Responsible business is a key part of the solution, as underscored by the 17 Sustainable Development Goals. Goal 17’s call for revitalized global partnerships and Goal 16’s emphasis on a sustainable development rooted in peace, stability, human rights and effective rule of law, set a clear vision for multi-stakeholder action. The UNGPs’ three pillars tell us what is needed in practice: States must protect human rights, business should respect human rights, and victims need access to effective remedy.

The UNGPs have contributed to significant achievements, but much more is needed to realize their vision of “tangible results for affected individuals and communities, and thereby also contributing to a socially sustainable globalization.”

UNGPs10+ already started this essential discussion, with a global multi-stakeholder launch in July and through consultations with stakeholders, ranging from civil society networks in Europe, North America, Latin America, and Africa; to business associations; investors and those that engage with them; European governments; lawyers, NHRIs, etc. This will continue with upcoming consultations with stakeholders in other regions, grassroots organizations, investors, human rights defenders, indigenous peoples’ networks, and others.

This has made the big picture clearer.

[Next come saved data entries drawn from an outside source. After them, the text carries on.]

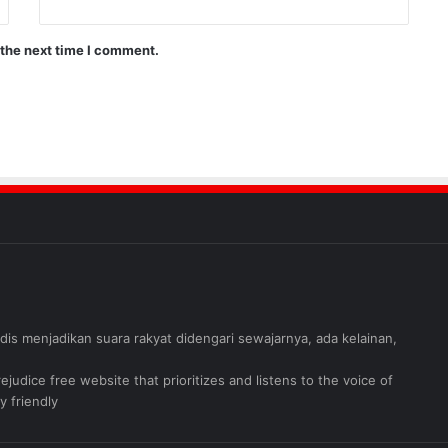
 the next time I comment.
judis menjadikan suara rakyat didengari sewajarnya, ada kelainan,
judice free website that prioritizes and listens to the voice of
y friendly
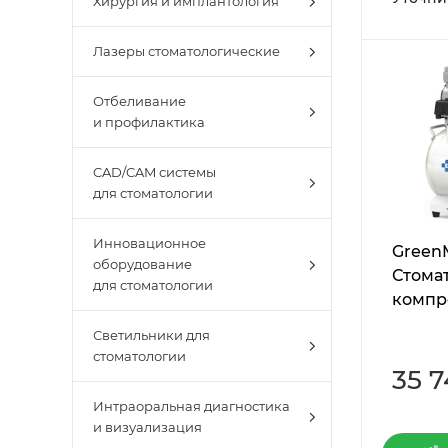
Хирургия и имплантология
Лазеры стоматологические
Отбеливание
и профилактика
CAD/CAM системы
для стоматологии
Инновационное
Green
оборудование
Стома
для стоматологии
компр
Светильники для
стоматологии
35 7
Интраоральная диагностика
и визуализация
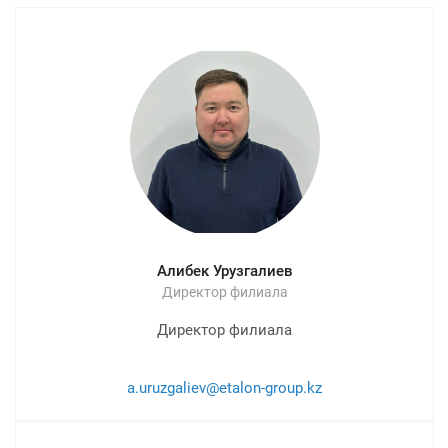
Алибек Урузгалиев
Директор филиала
Директор филиала
a.uruzgaliev@etalon-group.kz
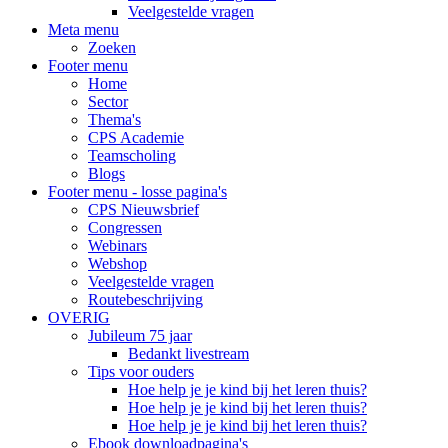
Veelgestelde vragen
Meta menu
Zoeken
Footer menu
Home
Sector
Thema's
CPS Academie
Teamscholing
Blogs
Footer menu - losse pagina's
CPS Nieuwsbrief
Congressen
Webinars
Webshop
Veelgestelde vragen
Routebeschrijving
OVERIG
Jubileum 75 jaar
Bedankt livestream
Tips voor ouders
Hoe help je je kind bij het leren thuis?
Hoe help je je kind bij het leren thuis?
Hoe help je je kind bij het leren thuis?
Ebook downloadpagina's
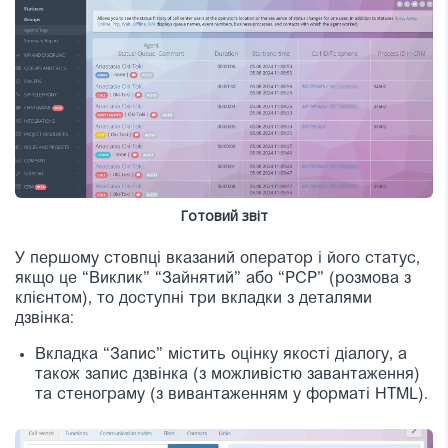
Готовий звіт
У першому стовпці вказаний оператор і його статус,
якщо це “Виклик” “Зайнятий” або “РСР” (розмова з
клієнтом), то доступні три вкладки з деталями
дзвінка:
Вкладка “Запис” містить оцінку якості діалогу, а
також запис дзвінка (з можливістю завантаження)
та стенограму (з вивантаженням у форматі HTML).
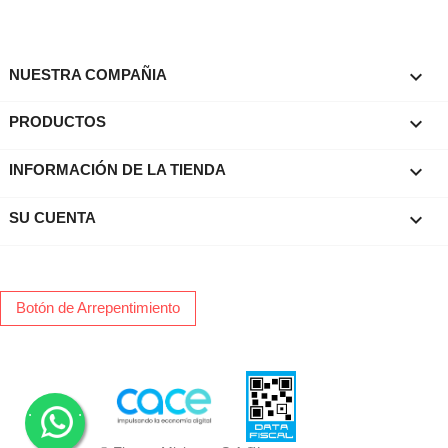

NUESTRA COMPAÑIA

PRODUCTOS
keyboard_arrow_down
INFORMACIÓN DE LA TIENDA

SU CUENTA
Botón de Arrepentimiento
.
.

On the positive side, the UNGPs provide a globally agreed standard and baseline for what governments and businesses need to do to embed respect for human rights in a business context – something which did not exist before 2011. One of the most telling examples is the key UNGPs concept of corporate human rights due diligence. Introduced by the UNGPs, it is now at the centre of regulatory developments in Europe, with increasing backing from business and investors.

At the same time, prevention remains inconsistent, relatively few governments are taking action beyond lip service to the UNGPs, and access to remedy for business-related harms is a major and urgent challenge for achieving meaningful progress. This is rooted in “governance gaps” that still allow too many instances of business-related abuses across all sectors and regions. Cases in point range from widespread forced labour across global supply chains to violent attacks and legal harassment against human rights defenders, including union representatives.

This still reflects a problem of scale, as the business and human rights movement has not succeeded in addressing the massive capacity building need, particularly in the Global South. This challenge was pointed out as strategic issue by the author of the UNGPs, John Ruggie, in his 2011-recommendations for embedding the UNGPs.

As we look toward solutions, UNGPs10+ seeks to seize on emerging action, opportunities and drivers to further embed respect for human rights at the core of business faster and more widely. This includes the recent wave of mandatory human rights due diligence (one of the mandatory dimensions in the “smart mix” prescribed by the UNGPs for Government action); the role and leverage of financial sector actors; and calls for putting people and planet at the centre of Covid-19 responses .

We are grateful to the many stakeholders that have already contributed their valuable inputs, and we look forward to many additional contributions throughout the course of the project. Beyond the wide-ranging consultations (including the upcoming annual UN Forum, virtual on 16-18 November), we are inviting all interested parties to have their say through written contributions.

We very much appreciate Business & Human Rights Resource Centre’s (BHRRC) support in the form of this new portal, which will help ensure that the process of developing a vision for the path ahead on business and human rights is open, inclusive, and accessible.